Other flaws: Adam apparently knowing everything about the Doctor down to him being the last of the Timelords: is the Doctor likely to have related all this to a companion he'd only just met and who he obviously didn't want to recruit in the first place anyway? Also, why did entrust the TARDIS key to Adam? Also, what's happened to the isomorphic nature of the TARDIS key? In the classic series only the Doctor could use the key (see Pyramids of Mars) and it could not be used to open the TARDIS by any other hands (unless he willed it so). Are we to take it then that he would have willed the Editor to use it? No, of course not, hence no real threat there.

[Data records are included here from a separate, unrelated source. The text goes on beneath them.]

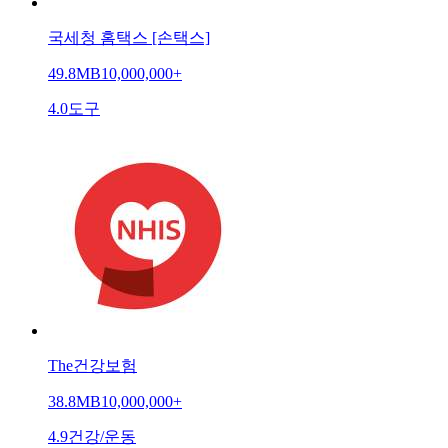
국세청 홈택스 [손택스]
49.8MB
10,000,000+
4.0
도구
The건강보험
38.8MB
10,000,000+
4.9
건강/운동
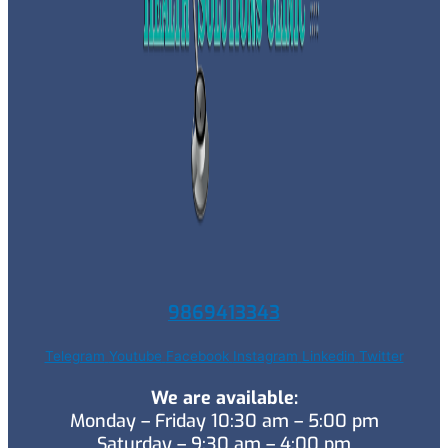
9869413343
Telegram
Youtube
Facebook
Instagram
Linkedin
Twitter
We are available:
Monday – Friday 10:30 am – 5:00 pm
Saturday – 9:30 am – 4:00 pm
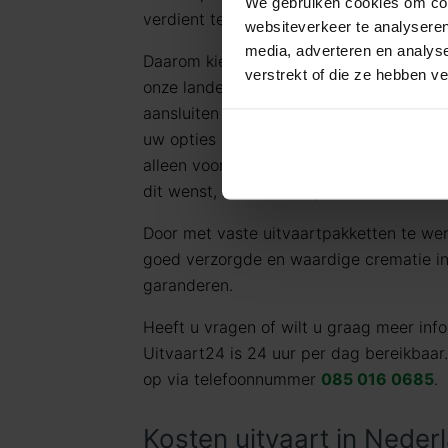
We gebruiken cookies om cont
verdient tegen een eerlijk tarief.
websiteverkeer te analyseren
media, adverteren en analys
Daarom kiezen wij ervoor standaard te 
verstrekt of die ze hebben v
onze landelijke dekking en jarenlange er
aansluiten bij de meest voorkomende uit
uw opties en de daarbij behorende (eerli
alleen voor datgene wat u wilt afnemen 
dit wenst, kunt u deze pakketten uitbrei
Door met vaste uitvaartpakketten te we
goed verzorgde en waardige crematie in L
garanderen.
Heeft u vragen of wilt u graag meer in
Uitvaart24 is 24 uur per dag bereikbaar
op via telefoonnummer
085 016 0685
.
Kosten uitvaart in Neder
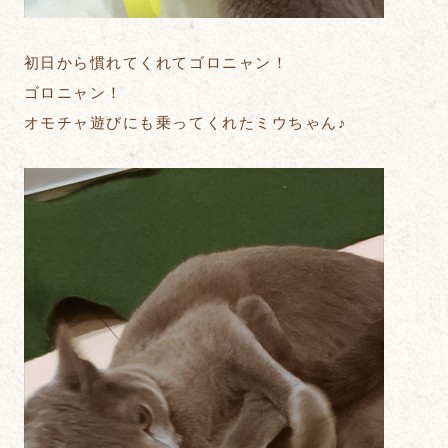
初日から慣れてくれてゴロニャン！
ゴロニャン！
オモチャ遊びにも乗ってくれたミウちゃん♪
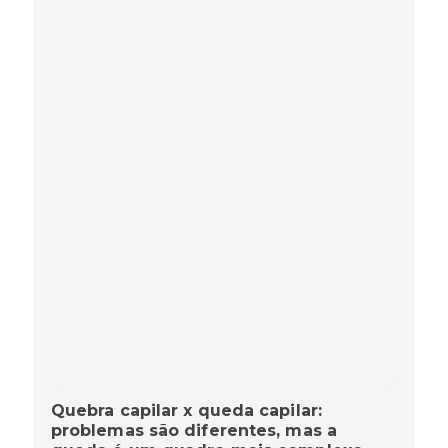
Quebra capilar x queda capilar:
problemas são diferentes, mas a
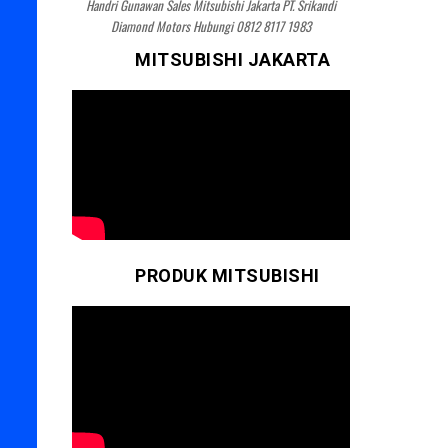
Handri Gunawan Sales Mitsubishi Jakarta PT. Srikandi
Diamond Motors Hubungi 0812 8117 1983
MITSUBISHI JAKARTA
PRODUK MITSUBISHI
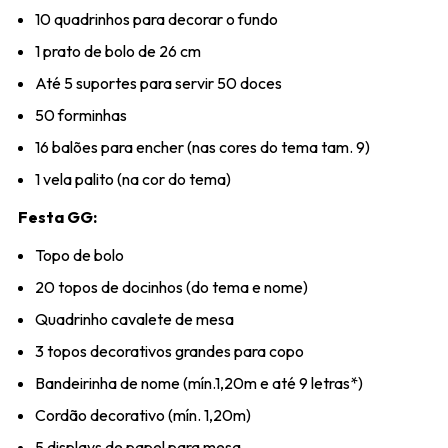
10 quadrinhos para decorar o fundo
1 prato de bolo de 26 cm
Até 5 suportes para servir 50 doces
50 forminhas
16 balões para encher (nas cores do tema tam. 9)
1 vela palito (na cor do tema)
Festa GG:
Topo de bolo
20 topos de docinhos (do tema e nome)
Quadrinho cavalete de mesa
3 topos decorativos grandes para copo
Bandeirinha de nome (mín.1,20m e até 9 letras*)
Cordão decorativo (mín. 1,20m)
5 displays de papel para mesa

Overall, a fairly average sort of episode with an admittedly very good twist that the whole space station was a life support system for an alien - that was certainly a redeming feature to an otherwise uneven and typically clumsy RTD vision of the human future. A few quirky stylistic touches were not enough to lift this story beyond mediocrity, though it is certainly better than all the other RTD offerings so far in that it didn't embarass at any point, only mildly irritate (particularly re the Doctor's portrayal and Rose's growing smugness) - it definitely required two episodes to develop it properly and is thus also let down by its brevity and half-hearted, semi-developed but ultimately completely implausible setting in time. I'm sad to say after Eccleston's superb performance in Dalek, that The Long Game was, in extreme contrast, let down by his unlikeable and unengaging performance.
Oh, and it's also quite ironic that RTD, an expert press manipulator and spin Doctor himself, decides to dedicate an entire storyline to attacking the media - though admittedly this was a fairly nice satirical turn. 5/10.